Task objective: Across the records that follow, determine how many lines contain "CreationDate" and give only the resulting number.

+===+

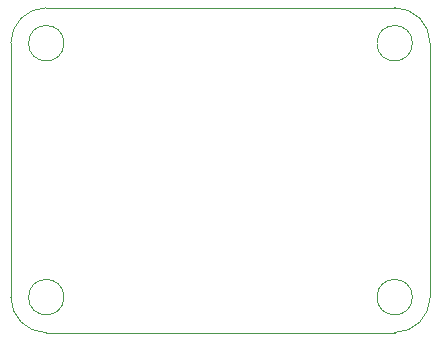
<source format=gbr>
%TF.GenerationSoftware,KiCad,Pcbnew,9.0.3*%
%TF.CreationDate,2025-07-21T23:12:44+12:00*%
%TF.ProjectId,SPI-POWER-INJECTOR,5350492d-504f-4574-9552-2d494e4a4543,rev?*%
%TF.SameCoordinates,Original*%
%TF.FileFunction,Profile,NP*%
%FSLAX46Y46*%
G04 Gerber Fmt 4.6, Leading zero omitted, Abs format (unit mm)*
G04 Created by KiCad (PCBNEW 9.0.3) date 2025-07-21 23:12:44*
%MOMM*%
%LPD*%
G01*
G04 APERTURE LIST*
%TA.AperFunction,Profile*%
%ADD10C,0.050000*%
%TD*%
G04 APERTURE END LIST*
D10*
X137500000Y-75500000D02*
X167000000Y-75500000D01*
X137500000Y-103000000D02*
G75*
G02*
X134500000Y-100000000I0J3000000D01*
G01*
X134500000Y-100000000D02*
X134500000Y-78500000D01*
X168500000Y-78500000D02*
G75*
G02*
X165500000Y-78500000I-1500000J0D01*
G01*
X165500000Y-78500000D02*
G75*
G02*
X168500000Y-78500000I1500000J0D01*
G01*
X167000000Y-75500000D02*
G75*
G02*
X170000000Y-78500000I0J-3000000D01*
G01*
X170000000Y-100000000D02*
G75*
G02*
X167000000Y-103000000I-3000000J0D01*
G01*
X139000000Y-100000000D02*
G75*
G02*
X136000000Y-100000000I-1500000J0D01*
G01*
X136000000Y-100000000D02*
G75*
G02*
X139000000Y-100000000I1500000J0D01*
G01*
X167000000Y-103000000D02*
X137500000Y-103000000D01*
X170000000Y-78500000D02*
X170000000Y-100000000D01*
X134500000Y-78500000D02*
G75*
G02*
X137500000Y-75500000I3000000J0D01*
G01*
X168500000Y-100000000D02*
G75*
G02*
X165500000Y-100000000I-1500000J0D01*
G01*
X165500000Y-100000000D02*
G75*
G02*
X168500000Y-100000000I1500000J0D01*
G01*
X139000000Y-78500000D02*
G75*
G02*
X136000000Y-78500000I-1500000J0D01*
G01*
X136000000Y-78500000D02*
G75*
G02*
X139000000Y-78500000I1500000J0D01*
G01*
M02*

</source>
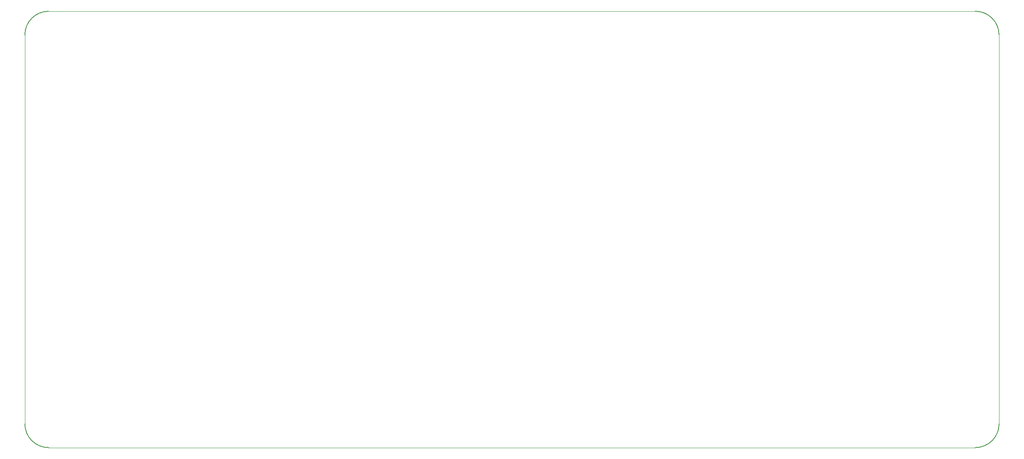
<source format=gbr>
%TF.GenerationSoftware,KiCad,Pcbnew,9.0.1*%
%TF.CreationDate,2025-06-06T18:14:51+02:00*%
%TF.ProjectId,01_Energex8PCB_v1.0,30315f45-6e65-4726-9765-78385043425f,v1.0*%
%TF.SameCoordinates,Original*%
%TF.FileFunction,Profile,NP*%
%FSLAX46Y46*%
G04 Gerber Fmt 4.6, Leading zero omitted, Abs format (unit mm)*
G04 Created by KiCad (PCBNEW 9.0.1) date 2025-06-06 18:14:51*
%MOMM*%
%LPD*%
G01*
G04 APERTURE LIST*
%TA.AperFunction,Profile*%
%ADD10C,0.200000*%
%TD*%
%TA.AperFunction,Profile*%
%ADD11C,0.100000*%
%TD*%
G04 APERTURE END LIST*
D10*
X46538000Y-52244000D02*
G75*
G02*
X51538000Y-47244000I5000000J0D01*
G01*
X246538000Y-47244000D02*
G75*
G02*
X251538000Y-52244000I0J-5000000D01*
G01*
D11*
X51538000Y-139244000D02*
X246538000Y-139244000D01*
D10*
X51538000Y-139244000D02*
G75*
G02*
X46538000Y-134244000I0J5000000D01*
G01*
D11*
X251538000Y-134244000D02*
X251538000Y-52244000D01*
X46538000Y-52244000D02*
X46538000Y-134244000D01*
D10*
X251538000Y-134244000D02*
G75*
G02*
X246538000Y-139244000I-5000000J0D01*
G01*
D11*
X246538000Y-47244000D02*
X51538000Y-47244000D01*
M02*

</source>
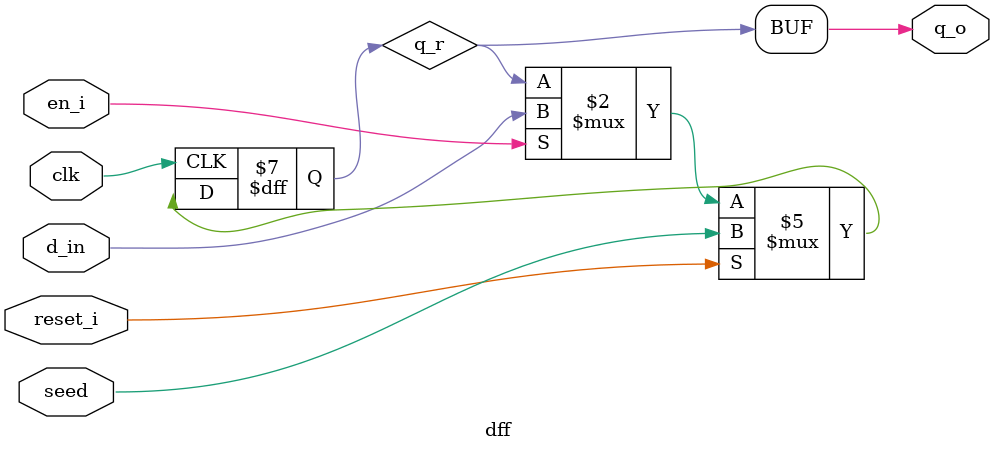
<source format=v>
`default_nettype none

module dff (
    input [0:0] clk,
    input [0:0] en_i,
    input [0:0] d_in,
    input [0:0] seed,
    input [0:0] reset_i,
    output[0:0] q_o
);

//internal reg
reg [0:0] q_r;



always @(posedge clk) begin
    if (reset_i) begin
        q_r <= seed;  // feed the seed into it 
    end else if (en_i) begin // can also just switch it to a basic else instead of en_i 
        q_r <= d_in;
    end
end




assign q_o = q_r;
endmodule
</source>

+===+

Output of the task: 2